Yapılacak iş
Aşağıdaki metne göre şu soruları yanıtlayın:
1. Metinde adı geçen dört ana kanal hangileridir?
2. ABC, Lost'un pilot bölümüne kaç dolar yatırdı?
3. Geçen sene Amazon hangi yapımla dalga yarattı?

Verilen metin
────────────────────

Bu değişimde HBO’nun ağırlığı tartışılmaz. Sopranos, Sex and the City, Dennis Miller live, tabii ki Game of Thrones…
HBO’ya kadar ödüller dört ana kanal arasında kalırken, 2000’lerin ardından sahne değişiyordu.
Showtime, AMC, FX hep HBO’nun açtığı kapıdan içeri girdiler ve yüksek bütçeli, iddialı yapımlarla TV ekranını etkilemeye başladılar.
Son dönemdeyse işin içine streaming platformlar yani Netflix gibi sVOD’ler girdi.
Son 2-3 senede iş öyle bir noktaya geldi ki dört ana kanal olan ABC, CBS, NBC ve FOX artık kitlesel hit çıkaramaz noktaya geldiler. Yılların eskitemediği formül dizi formlarıyla ilerlemeye devam ediyorlar.
Schitt’s Creek ve Succession’ın domine ettiği bir Emmy ödülleri çoğumuz için şaşırtıcı değil. Geçen sene Amazon’un Fleabag, BBC America’nın Killing Eve ile yarattığı dalgalar da öyle.
Mandalorian’a şaşırdık elbette. Ama mutluyuz.
ABC Lost’un pilot bölümüne 14 milyon dolar yatırdığında (167 bin USD/dakika) yer yerinden oynamış, hissedarlar CEO’nun görevine son vermişti. İki parça halinde yayınlanan bölümlerin ilki 18,6 milyon izleyici ile rekor kırmış, dizi efsaneler arasında yerini almıştı.

────────────────────

Veri kayıtları
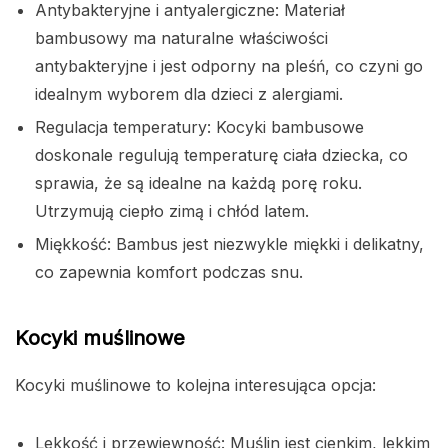
Antybakteryjne i antyalergiczne: Materiał
bambusowy ma naturalne właściwości
antybakteryjne i jest odporny na pleśń, co czyni go
idealnym wyborem dla dzieci z alergiami.
Regulacja temperatury: Kocyki bambusowe
doskonale regulują temperaturę ciała dziecka, co
sprawia, że są idealne na każdą porę roku.
Utrzymują ciepło zimą i chłód latem.
Miękkość: Bambus jest niezwykle miękki i delikatny,
co zapewnia komfort podczas snu.
Kocyki muślinowe
Kocyki muślinowe to kolejna interesująca opcja:
Lekkość i przewiewność: Muślin jest cienkim, lekkim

────────────────────

Görevin cevabı
1. ABC, CBS, NBC ve FOX.
2. 14 milyon dolar.
3. Fleabag.